**Job**
Show each line from the listing that includes the word "class".

*** Extracted material

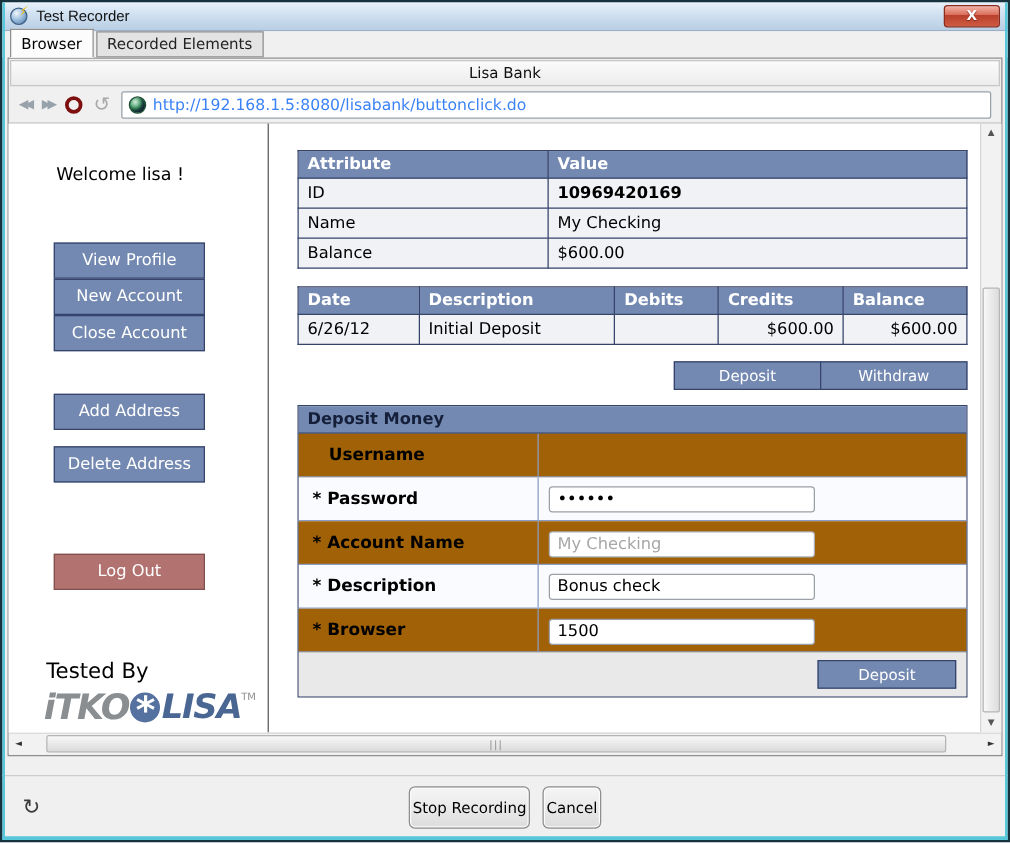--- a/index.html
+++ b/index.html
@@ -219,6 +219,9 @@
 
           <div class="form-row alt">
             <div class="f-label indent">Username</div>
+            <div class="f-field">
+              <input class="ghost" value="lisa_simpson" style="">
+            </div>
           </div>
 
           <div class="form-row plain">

******

**Output for this task**
           <div class="form-row alt">
             <div class="f-label indent">Username</div>
+            <div class="f-field">
+              <input class="ghost" value="lisa_simpson" style="">
           <div class="form-row plain">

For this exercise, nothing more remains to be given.